BOSTON -- More than 1 million American women who carry a single copy of a defective gene are believed to be at five to six times the normal risk of breast cancer, say researchers. The gene appears to make carriers -- men as well as women -- at increased risk for cancer from medical X-rays.
It has long been known that having two copies of this "bad" gene puts a person at 100 times the normal risk of developing cancer.
Since most carriers of the gene do not know they have it, the researchers told the Associated Press yesterday, their work suggests that doctors should cover all women's breasts with lead shields during X-rays and use non-X-ray tests whenever possible.
The new study, published today in the New England Journal of Medicine, shows that having just one copy of the bad gene significantly increases the risk of breast cancer, which this year will strike 175,000 women. It also raises a man's overall risk of cancer 3.8 times and a woman's overall risk 3.5 times.
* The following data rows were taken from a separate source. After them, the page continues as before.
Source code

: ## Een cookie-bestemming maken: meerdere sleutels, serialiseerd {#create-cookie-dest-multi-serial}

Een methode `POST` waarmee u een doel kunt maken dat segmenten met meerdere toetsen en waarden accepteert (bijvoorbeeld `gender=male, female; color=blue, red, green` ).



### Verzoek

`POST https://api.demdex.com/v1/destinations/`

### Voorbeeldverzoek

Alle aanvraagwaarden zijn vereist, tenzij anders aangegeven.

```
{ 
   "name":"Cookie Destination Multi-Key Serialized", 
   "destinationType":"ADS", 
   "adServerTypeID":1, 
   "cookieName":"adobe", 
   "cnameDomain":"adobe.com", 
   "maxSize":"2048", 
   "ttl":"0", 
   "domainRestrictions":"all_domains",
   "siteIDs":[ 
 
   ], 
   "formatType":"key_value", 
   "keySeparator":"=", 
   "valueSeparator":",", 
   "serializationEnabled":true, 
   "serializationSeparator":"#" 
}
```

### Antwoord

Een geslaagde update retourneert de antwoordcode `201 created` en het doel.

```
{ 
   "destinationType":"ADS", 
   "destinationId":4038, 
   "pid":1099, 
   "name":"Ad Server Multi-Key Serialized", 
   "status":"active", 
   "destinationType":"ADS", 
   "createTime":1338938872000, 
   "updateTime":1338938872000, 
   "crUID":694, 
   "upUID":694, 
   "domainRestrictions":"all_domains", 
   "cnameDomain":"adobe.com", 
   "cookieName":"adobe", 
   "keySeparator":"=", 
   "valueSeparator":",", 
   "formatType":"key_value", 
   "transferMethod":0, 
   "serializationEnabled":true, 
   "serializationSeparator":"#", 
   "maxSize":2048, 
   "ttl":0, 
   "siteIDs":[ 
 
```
Overall, about 2 million to 3 million Americans -- about 1.4 percent of the population -- are believed to carry one copy of the bad gene.
Whether mammograms, which use X-rays, specifically increase the risk of breast cancer in women carrying this gene has not yet been shown, the researchers said.
But the link between radiation and breast cancer is so striking in women carrying this gene, they said, that any woman who is a carrier should consider skipping mammograms and instead have periodic breast exams performed by a highly trained examiner, the researchers said.